WHAT IS EXPECTED ::
Answer these questions from the forum thread below.
(a) What container does the first poster use to mix AVC for the birds' water?
(b) At least how many times a year does the first poster wash all the cages with bleach and water?
(c) What price per bottle does MaryG1959 give?
(Beginning of EXTRACT)
I did noticed "4 legged friends" i was sitting here going "huh what ? birds have 2 legs not 4" LOL 


I use AVC in my birds water - just a drop or 2 per dish when you only have a couple birds I mix mine in a gallon jug (emptied/cleaned milk jug) Because I have A lot more then just a couple birds 

I do not use it to clean with - i personally hate it and doesn't get cages cleaned in my opinion I use Poop off or just plain dish soap and water on cages that were used its bleach and water and at least 3 times a year (sometimes more) i'll wash down all my cages with bleach and water of course rinsed well no matter what i use


----------



## birdie-beth (Jul 21, 2009)

Okay, I may try that, but I will stick with vinegar for cleaning and stay away from GSE.


----------



## MaryG1959 (Jul 28, 2009)

Hi,

I've used it for years as a cage cleaner, nothing removes/softens the poo quicker than this. I switch back and forth on cleaners, but use this often. One bottle lasted me two years! I have SEVERAL birds so this is something! I used 20 to 30 drops per squirt bottle of water and it worked like a charm!

Mary


----------



## birdie-beth (Jul 21, 2009)

How much does it cost, anyway? I usually do a quick scrub-down daily, so the vinegar does the trick, but I have to let it soak for harder poos.


----------



## MaryG1959 (Jul 28, 2009)

I believe it is around $16 a bottle and the bottle will last WELL over a year...possibly two.


----------



## birdie-beth (Jul 21, 2009)

That's pretty good. I go through quite a bit of vinegar, since we use it in cooking, too.


----------
(End of EXTRACT)
(Beginning of DATASET EXTRACT)
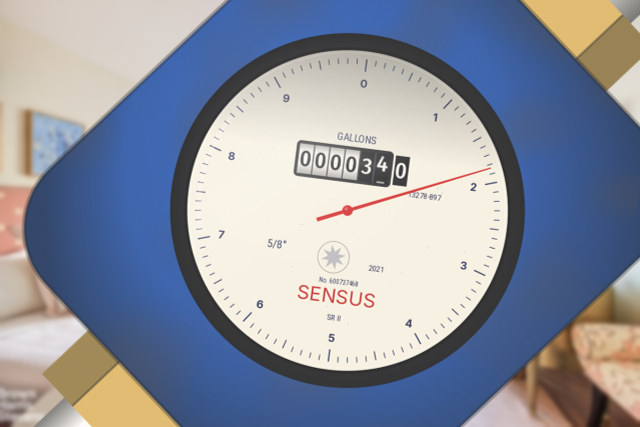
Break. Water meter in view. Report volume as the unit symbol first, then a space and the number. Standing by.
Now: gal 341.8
(End of DATASET EXTRACT)
(Beginning of DATASET EXTRACT)
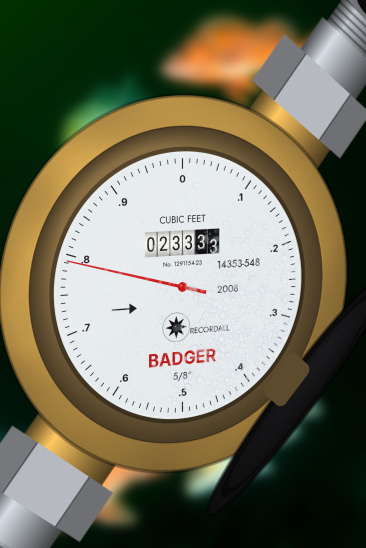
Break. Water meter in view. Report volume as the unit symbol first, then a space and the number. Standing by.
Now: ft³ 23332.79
(End of DATASET EXTRACT)
(Beginning of DATASET EXTRACT)
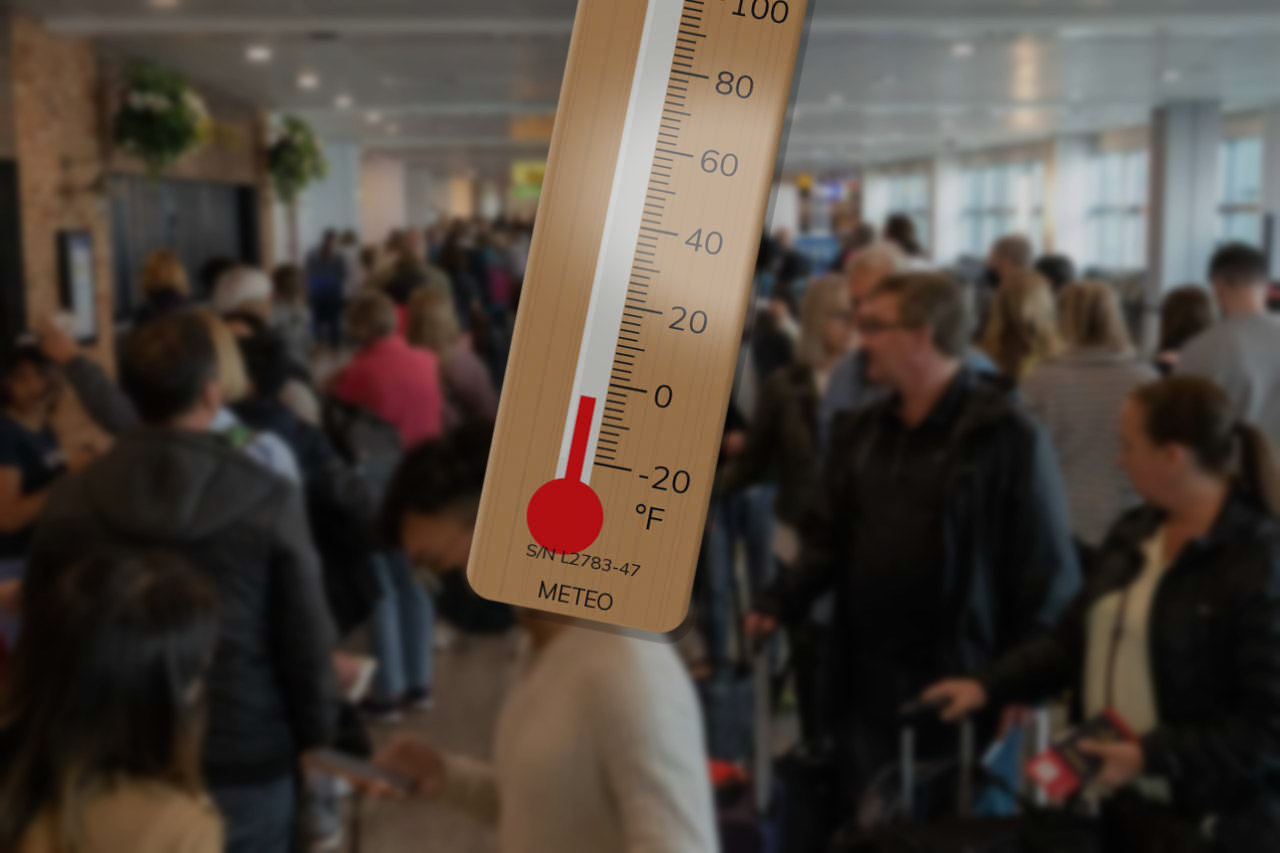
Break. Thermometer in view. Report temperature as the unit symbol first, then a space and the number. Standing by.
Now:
(End of DATASET EXTRACT)
ANSWER BOX ::
(a) A gallon jug, an emptied and cleaned milk jug.
(b) At least 3 times a year.
(c) Around $16 a bottle.